EXERCISE:
Lines that contain "Email" are to be copied from the material, every one of them.

SOURCE MATERIAL:

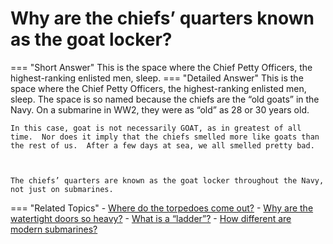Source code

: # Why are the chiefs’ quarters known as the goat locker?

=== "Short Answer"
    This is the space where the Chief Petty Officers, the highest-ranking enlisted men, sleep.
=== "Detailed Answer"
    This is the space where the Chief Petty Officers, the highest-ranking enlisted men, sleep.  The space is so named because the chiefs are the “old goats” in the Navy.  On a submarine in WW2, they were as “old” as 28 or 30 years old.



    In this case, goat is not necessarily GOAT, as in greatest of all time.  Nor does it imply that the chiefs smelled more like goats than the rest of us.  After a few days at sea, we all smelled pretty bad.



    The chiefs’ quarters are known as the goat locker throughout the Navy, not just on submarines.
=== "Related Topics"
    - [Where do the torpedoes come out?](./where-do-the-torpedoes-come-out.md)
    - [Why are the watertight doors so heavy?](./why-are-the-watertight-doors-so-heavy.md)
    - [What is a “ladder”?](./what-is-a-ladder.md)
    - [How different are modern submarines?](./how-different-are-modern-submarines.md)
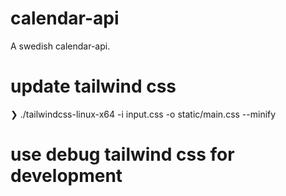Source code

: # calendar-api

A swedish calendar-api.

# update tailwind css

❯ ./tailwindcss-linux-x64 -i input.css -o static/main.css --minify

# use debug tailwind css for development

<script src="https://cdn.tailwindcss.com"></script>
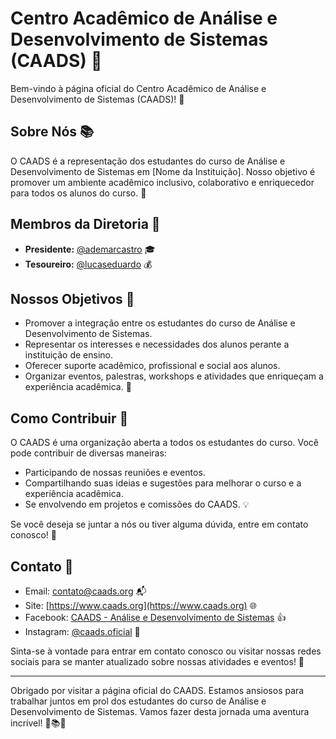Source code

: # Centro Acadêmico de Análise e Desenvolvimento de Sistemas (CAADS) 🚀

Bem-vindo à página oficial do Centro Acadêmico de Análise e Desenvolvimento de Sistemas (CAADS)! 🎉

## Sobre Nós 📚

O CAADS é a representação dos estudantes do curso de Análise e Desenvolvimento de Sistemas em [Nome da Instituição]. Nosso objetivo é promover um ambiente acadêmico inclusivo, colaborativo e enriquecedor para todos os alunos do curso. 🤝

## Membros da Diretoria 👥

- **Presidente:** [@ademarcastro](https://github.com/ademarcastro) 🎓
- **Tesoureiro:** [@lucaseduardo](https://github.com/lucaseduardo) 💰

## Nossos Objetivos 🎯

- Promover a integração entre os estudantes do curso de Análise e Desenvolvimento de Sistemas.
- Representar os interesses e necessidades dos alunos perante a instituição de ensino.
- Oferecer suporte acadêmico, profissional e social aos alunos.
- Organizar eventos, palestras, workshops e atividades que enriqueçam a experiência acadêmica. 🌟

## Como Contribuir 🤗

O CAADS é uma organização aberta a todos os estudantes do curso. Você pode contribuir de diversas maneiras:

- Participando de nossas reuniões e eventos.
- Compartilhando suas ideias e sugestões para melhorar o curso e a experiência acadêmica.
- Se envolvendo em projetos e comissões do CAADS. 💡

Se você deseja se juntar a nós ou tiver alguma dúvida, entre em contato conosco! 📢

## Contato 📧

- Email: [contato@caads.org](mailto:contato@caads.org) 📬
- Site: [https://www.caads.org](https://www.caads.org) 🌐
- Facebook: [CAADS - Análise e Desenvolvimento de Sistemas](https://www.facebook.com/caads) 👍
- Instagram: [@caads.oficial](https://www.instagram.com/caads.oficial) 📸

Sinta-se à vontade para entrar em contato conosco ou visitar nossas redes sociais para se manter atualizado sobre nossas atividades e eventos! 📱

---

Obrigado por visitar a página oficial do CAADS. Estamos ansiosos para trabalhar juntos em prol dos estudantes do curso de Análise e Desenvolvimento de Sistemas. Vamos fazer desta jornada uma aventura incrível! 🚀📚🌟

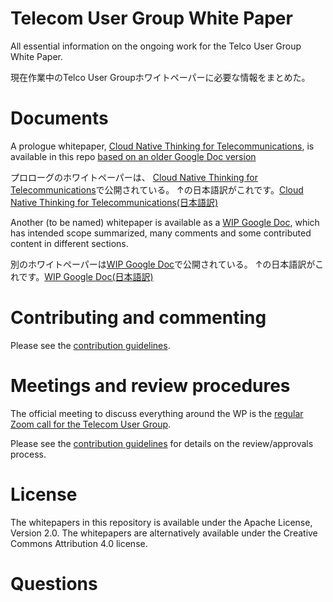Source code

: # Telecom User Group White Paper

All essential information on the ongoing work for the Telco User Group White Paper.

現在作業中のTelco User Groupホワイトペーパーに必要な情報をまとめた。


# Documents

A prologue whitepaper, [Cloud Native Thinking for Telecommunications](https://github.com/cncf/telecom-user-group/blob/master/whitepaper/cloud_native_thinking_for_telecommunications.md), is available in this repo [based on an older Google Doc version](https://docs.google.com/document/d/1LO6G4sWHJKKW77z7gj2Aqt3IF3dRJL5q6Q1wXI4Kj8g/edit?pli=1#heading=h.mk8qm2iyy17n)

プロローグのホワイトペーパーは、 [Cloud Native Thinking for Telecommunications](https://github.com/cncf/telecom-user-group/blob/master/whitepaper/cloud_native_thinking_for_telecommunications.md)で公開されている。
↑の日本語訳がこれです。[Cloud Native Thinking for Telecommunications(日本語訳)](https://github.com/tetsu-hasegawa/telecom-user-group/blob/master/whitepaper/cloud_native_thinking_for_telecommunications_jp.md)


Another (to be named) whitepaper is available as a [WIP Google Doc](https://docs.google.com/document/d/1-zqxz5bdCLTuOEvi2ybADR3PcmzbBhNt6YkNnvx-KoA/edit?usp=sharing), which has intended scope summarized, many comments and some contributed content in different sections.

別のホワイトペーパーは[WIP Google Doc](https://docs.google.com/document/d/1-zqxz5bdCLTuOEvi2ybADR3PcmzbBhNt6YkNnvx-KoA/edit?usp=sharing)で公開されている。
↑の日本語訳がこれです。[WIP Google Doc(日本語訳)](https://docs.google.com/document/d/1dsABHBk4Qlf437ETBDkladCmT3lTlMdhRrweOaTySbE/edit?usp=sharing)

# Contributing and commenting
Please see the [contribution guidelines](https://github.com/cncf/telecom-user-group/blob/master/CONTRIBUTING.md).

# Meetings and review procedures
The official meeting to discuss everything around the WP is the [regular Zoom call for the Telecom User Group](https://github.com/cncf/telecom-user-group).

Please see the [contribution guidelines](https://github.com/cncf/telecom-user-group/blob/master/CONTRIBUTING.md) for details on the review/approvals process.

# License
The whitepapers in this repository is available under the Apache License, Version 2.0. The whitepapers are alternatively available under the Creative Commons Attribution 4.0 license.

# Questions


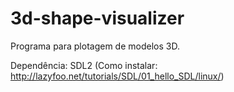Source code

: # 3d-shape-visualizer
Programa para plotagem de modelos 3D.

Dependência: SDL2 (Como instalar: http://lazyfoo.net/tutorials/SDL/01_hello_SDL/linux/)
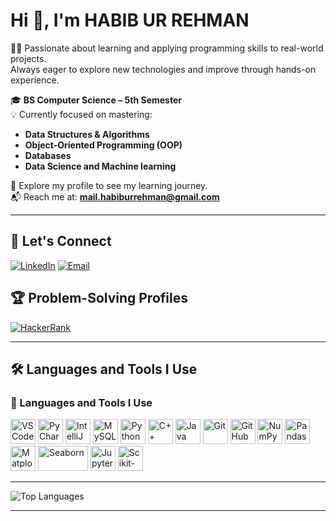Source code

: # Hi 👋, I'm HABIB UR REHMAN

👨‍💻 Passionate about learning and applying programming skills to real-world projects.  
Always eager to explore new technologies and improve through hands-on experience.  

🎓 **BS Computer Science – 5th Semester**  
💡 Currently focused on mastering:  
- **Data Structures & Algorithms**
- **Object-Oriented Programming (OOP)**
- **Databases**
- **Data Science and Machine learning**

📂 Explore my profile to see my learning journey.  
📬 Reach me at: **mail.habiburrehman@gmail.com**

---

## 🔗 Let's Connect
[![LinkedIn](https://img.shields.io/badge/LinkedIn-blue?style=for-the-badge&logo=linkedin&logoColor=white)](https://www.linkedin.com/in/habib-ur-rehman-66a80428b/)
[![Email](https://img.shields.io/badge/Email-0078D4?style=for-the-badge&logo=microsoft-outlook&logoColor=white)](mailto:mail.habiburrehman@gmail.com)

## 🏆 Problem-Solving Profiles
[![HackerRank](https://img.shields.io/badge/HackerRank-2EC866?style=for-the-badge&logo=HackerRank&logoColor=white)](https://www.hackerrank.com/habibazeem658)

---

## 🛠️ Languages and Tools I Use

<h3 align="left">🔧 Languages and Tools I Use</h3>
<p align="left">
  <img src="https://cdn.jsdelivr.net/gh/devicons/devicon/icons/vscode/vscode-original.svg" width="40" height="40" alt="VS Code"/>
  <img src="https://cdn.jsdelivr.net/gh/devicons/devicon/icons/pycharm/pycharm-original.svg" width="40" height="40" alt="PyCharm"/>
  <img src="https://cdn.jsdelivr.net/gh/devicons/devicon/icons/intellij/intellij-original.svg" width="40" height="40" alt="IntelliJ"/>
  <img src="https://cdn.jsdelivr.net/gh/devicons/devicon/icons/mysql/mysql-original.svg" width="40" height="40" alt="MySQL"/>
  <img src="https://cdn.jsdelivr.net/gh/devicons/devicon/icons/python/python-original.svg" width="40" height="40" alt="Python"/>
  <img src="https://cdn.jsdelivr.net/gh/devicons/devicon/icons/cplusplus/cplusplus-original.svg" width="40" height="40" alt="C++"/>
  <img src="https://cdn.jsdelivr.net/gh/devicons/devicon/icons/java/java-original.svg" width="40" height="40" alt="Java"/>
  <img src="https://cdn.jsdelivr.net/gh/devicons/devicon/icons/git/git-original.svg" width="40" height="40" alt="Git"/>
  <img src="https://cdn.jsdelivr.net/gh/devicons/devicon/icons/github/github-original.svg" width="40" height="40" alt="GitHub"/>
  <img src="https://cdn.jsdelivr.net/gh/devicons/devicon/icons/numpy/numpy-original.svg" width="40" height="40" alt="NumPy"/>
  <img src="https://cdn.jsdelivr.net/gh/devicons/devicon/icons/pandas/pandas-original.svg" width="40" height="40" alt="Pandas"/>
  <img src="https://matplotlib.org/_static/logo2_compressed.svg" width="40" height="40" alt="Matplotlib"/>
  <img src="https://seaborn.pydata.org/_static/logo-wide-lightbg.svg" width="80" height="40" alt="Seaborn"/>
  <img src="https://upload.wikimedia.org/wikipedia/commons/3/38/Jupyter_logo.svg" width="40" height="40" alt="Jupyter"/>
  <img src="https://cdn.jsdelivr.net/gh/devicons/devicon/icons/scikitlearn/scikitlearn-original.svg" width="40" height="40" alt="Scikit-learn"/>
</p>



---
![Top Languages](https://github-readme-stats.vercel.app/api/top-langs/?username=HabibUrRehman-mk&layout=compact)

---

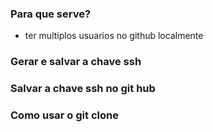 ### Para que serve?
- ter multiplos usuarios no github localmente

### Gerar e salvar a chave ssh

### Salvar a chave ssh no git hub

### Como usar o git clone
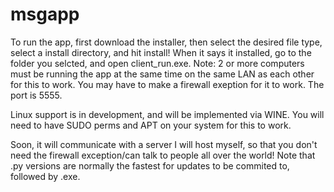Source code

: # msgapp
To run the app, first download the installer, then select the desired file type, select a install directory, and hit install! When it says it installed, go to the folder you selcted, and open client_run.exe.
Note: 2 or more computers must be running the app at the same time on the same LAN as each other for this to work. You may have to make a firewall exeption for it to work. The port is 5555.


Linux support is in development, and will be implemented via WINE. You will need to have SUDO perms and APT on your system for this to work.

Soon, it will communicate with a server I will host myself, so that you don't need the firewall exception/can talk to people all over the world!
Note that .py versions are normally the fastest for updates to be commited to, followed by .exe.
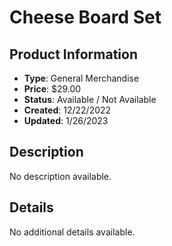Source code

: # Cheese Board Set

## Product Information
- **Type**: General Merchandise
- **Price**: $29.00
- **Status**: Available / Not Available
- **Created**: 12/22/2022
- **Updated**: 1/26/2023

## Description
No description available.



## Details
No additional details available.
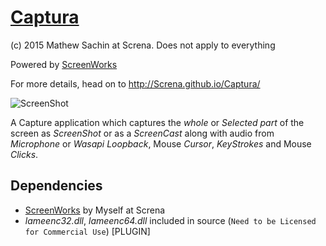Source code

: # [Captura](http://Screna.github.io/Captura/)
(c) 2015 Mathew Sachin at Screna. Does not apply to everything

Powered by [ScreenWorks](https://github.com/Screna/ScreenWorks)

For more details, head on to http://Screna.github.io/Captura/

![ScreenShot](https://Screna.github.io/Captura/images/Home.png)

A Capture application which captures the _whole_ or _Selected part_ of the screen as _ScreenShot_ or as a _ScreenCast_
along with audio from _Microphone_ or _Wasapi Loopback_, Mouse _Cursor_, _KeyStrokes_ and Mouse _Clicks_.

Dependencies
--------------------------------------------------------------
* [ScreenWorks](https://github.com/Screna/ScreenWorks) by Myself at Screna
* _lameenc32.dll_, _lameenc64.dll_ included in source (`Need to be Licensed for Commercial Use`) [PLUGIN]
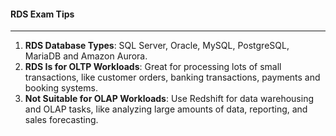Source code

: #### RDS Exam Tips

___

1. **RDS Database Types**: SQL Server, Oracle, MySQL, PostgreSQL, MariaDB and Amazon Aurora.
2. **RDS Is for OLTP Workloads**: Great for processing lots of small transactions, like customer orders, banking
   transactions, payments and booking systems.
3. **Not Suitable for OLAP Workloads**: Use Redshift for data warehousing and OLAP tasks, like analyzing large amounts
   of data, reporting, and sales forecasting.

EXERCISE RESULT:
- Email: [contato@caads.org](mailto:contato@caads.org) 📬
[![Email](https://img.shields.io/badge/Email-0078D4?style=for-the-badge&logo=microsoft-outlook&logoColor=white)](mailto:mail.habiburrehman@gmail.com)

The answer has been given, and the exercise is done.